[Start of section]
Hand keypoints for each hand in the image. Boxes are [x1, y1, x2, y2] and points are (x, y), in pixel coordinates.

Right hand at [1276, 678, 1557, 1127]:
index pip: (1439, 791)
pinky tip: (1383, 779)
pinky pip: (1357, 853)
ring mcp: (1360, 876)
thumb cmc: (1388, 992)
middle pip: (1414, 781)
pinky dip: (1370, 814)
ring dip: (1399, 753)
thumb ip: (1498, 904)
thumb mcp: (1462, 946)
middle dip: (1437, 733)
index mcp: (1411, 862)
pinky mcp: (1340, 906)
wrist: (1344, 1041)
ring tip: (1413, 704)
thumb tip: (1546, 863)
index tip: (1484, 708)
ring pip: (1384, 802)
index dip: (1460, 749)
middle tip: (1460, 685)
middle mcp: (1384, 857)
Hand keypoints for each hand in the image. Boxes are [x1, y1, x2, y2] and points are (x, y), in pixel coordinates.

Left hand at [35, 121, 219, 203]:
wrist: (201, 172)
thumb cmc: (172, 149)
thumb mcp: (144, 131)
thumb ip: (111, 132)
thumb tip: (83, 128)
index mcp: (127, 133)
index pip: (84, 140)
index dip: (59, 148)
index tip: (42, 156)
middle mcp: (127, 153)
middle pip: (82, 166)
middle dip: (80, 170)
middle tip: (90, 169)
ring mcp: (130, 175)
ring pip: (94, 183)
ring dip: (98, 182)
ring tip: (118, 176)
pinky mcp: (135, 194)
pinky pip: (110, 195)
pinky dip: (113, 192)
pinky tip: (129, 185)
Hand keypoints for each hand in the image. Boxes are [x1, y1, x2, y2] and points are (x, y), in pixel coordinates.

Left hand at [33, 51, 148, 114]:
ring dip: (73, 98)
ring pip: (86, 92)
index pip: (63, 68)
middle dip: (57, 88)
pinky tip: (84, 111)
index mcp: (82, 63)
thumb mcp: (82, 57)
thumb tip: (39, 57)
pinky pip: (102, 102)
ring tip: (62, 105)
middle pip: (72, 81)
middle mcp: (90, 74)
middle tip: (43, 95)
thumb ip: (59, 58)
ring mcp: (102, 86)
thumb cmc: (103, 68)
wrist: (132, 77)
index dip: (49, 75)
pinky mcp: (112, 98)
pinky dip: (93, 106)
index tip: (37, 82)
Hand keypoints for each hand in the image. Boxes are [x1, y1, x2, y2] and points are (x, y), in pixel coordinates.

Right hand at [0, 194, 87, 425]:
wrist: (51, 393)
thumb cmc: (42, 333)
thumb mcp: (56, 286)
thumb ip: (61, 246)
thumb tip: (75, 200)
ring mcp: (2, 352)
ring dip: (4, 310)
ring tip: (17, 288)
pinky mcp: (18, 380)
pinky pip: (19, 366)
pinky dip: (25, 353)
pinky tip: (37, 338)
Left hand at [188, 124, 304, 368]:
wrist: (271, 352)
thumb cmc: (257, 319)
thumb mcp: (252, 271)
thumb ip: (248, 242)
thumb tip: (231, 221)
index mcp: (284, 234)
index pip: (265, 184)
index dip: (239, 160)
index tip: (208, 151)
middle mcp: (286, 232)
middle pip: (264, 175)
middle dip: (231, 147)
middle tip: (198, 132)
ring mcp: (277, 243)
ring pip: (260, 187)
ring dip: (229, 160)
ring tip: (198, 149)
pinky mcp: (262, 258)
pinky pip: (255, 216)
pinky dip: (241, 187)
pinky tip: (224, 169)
[End of section]
[Start of section]
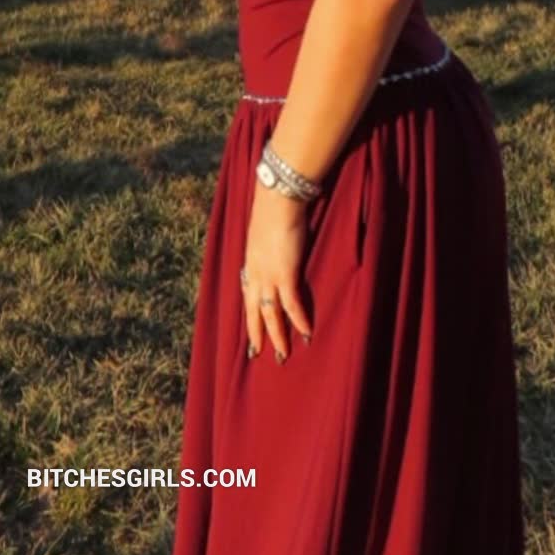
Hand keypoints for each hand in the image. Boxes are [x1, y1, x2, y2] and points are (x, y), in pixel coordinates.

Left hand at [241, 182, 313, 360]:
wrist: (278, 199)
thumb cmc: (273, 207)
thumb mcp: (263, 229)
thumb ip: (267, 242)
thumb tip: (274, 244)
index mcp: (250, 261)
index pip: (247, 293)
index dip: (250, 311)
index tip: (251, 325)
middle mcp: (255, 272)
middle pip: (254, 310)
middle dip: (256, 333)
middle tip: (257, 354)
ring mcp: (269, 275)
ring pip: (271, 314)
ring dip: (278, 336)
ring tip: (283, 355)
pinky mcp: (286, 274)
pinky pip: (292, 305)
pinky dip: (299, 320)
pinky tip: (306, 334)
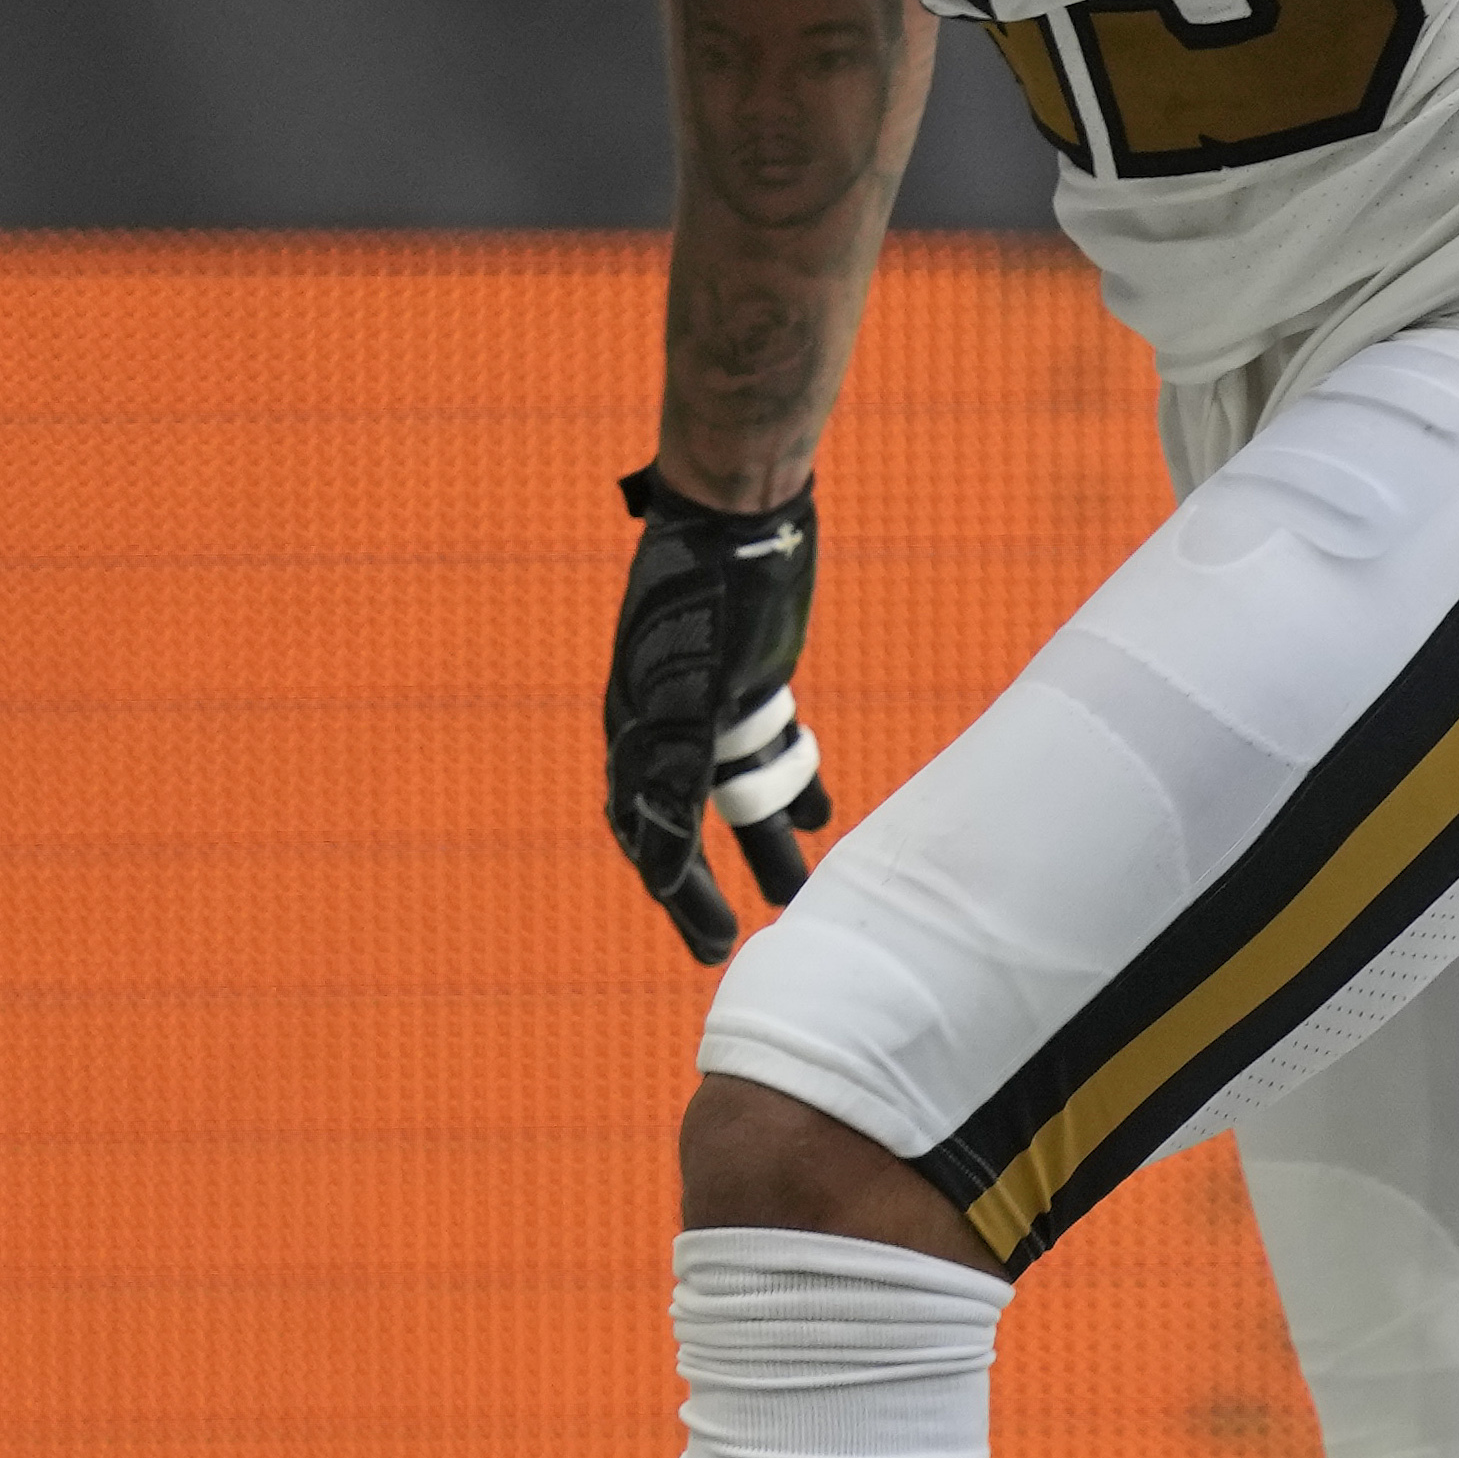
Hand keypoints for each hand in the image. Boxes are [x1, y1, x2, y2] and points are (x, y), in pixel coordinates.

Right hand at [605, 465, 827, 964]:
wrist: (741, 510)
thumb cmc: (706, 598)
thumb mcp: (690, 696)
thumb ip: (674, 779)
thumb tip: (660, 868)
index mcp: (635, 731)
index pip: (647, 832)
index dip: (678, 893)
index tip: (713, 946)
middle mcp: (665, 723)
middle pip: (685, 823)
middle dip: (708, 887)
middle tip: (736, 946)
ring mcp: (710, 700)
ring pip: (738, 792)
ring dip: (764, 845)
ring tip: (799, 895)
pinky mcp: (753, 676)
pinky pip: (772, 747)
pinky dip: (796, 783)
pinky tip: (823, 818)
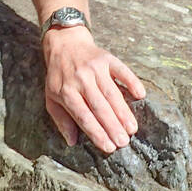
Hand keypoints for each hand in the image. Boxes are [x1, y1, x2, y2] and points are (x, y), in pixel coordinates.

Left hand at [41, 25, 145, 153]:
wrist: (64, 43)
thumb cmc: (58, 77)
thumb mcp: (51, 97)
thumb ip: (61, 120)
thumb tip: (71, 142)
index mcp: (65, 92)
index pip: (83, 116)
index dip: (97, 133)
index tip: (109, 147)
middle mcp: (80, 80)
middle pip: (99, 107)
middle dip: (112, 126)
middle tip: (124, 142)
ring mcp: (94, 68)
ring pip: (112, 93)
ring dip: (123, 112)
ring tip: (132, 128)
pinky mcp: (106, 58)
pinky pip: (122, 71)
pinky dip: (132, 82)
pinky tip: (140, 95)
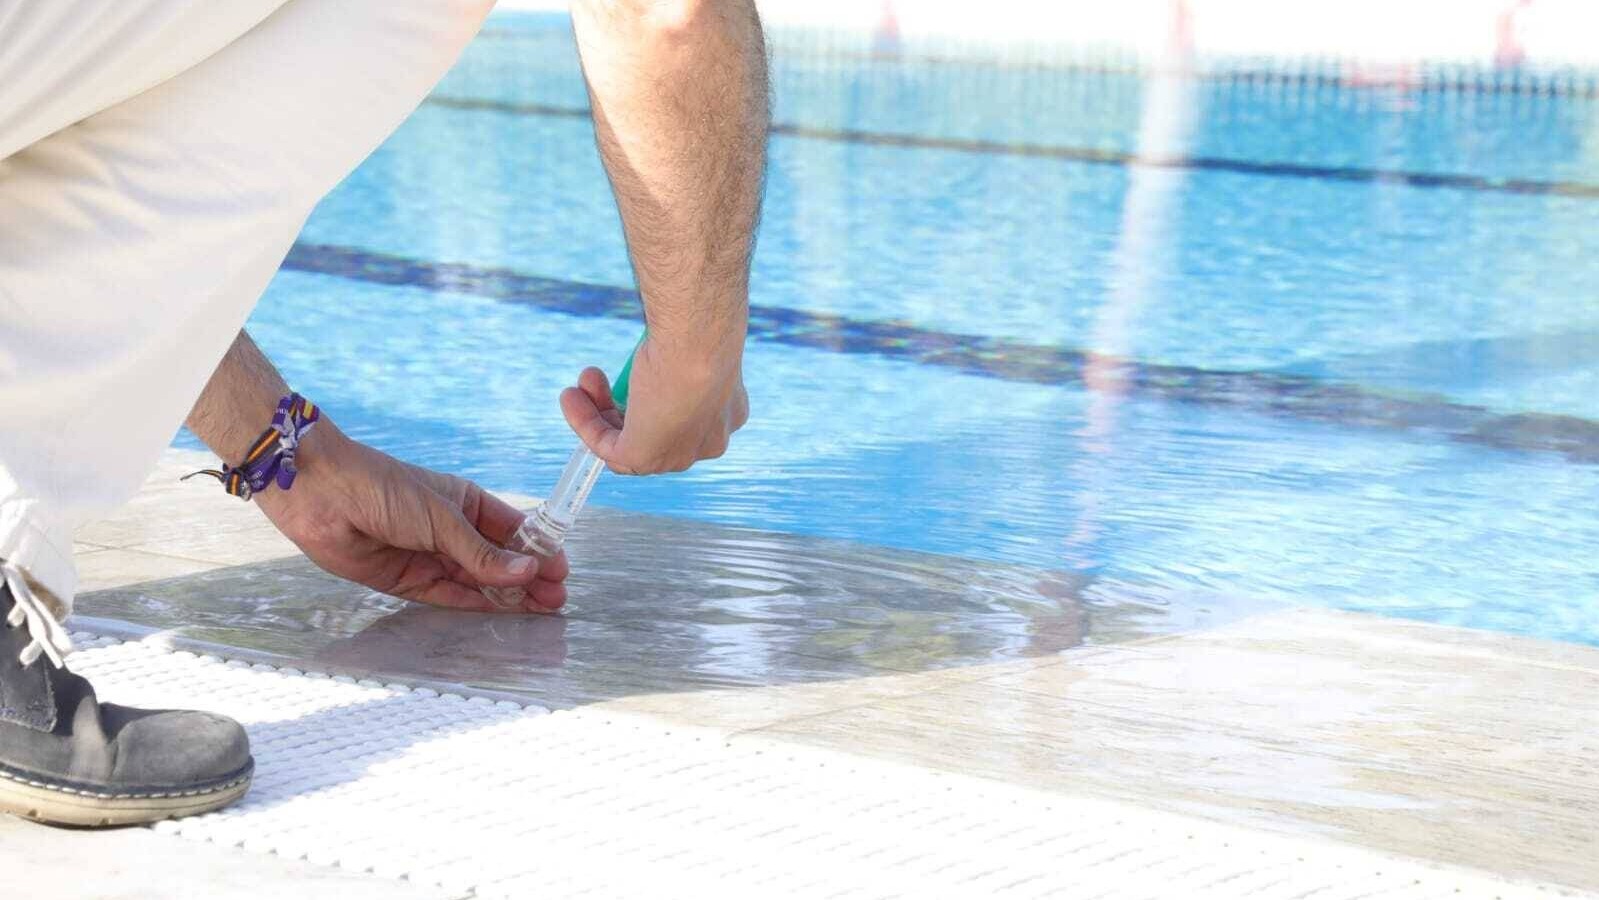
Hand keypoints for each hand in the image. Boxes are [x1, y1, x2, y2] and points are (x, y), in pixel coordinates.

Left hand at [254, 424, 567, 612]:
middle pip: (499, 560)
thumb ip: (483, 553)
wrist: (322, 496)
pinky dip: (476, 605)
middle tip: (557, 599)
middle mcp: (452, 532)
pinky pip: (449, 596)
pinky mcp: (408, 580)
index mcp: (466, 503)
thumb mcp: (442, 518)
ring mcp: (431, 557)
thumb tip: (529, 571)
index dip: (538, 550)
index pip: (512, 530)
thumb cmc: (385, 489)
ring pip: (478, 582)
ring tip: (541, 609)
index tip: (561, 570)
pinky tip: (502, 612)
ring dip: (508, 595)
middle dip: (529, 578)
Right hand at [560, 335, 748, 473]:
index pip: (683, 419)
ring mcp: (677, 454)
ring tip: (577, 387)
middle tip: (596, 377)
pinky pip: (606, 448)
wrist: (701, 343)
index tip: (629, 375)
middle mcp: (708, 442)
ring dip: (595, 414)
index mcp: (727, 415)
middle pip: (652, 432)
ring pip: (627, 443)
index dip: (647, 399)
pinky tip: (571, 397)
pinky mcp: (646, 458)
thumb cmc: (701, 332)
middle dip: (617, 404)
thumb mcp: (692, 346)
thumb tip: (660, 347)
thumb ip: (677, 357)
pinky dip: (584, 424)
[End of section]
* _Brief_: List each line of the entries that holds the string "Left".

* _Expected answer_:
Left hand at [35, 121, 219, 203]:
Left hand at [33, 51, 148, 114]:
Left hand at [188, 124, 304, 368]:
Left hand at [241, 182, 313, 360]:
Left hand at [41, 25, 145, 153]:
Left hand at [254, 424, 567, 612]:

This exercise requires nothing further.